_The data_:
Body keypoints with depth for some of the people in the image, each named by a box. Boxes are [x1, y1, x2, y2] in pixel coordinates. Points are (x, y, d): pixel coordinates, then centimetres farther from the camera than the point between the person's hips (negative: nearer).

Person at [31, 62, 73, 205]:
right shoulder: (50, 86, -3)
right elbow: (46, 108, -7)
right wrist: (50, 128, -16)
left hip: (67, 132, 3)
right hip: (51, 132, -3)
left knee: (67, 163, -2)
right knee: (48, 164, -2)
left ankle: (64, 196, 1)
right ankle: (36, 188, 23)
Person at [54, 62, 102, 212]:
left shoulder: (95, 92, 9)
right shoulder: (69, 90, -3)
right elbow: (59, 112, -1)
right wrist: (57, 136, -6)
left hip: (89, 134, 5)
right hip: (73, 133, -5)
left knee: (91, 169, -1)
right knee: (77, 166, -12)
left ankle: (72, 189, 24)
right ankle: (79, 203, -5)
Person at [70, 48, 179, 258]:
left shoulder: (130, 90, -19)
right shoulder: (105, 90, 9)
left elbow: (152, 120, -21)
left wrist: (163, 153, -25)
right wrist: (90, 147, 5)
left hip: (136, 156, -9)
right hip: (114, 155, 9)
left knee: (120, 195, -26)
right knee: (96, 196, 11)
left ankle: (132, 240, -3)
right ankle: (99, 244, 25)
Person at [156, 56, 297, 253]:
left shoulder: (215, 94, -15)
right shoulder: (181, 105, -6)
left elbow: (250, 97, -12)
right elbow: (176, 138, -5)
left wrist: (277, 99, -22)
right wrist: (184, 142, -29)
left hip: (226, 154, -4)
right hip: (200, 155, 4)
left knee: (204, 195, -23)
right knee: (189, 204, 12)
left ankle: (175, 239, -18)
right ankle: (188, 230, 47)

...

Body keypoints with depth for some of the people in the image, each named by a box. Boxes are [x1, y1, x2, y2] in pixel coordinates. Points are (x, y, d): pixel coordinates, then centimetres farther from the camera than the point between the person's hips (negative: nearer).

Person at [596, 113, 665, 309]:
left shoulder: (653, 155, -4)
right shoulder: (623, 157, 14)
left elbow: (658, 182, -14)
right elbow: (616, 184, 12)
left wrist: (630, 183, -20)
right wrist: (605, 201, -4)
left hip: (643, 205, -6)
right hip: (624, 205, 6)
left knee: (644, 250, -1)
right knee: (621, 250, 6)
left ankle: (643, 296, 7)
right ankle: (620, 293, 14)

--

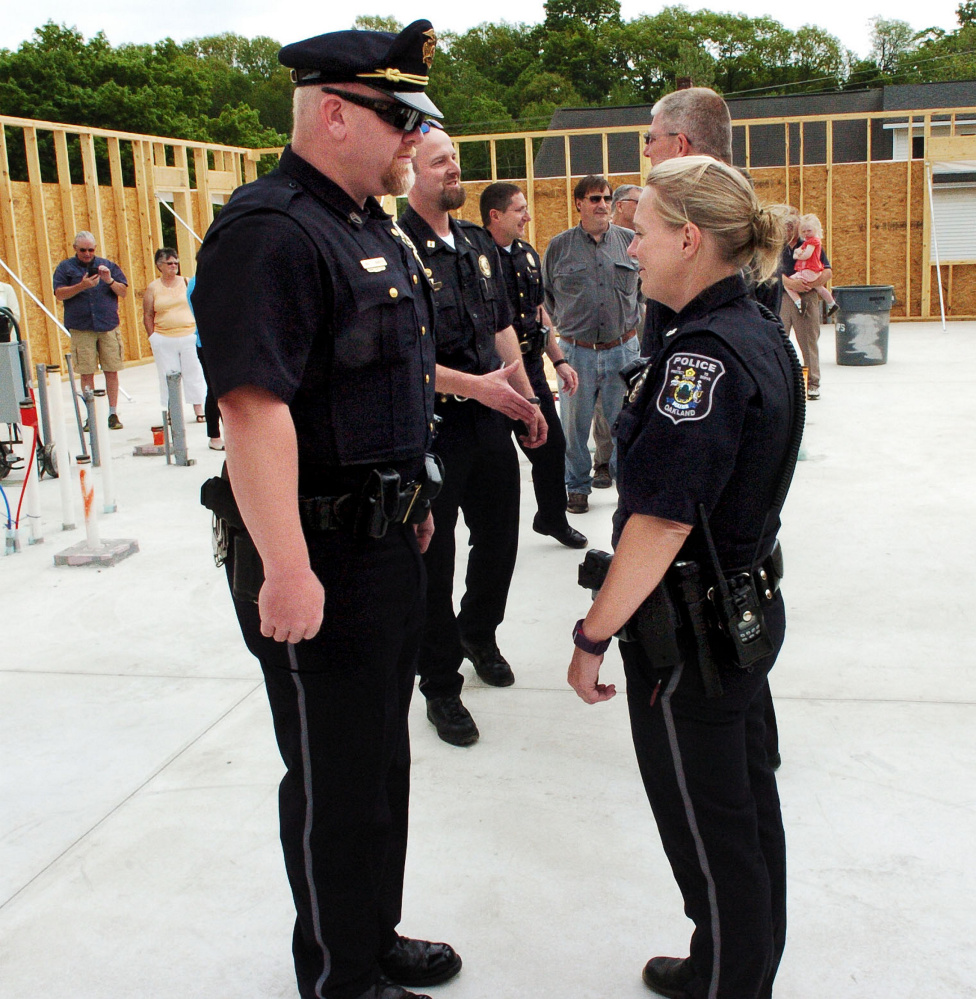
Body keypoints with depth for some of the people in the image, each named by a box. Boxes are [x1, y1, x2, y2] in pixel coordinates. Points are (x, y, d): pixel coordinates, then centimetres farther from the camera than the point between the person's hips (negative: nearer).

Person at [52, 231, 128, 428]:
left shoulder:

_Task objective_: Could you write out, exactly as they stand, only the lines above that begin at the line with "right wrist: (90, 147, 5)" and stop after the line with "right elbow: (176, 138, -5)"?

_Written solution_:
right wrist: (90, 147, 5)
left hip: (136, 156, -9)
right hip: (114, 155, 9)
left knee: (120, 195, -26)
right knee: (96, 196, 11)
left ankle: (132, 240, -3)
right ankle: (99, 244, 25)
Person at [156, 56, 297, 253]:
left shoulder: (215, 94, -15)
right shoulder: (181, 105, -6)
left elbow: (250, 97, -12)
right elbow: (176, 138, -5)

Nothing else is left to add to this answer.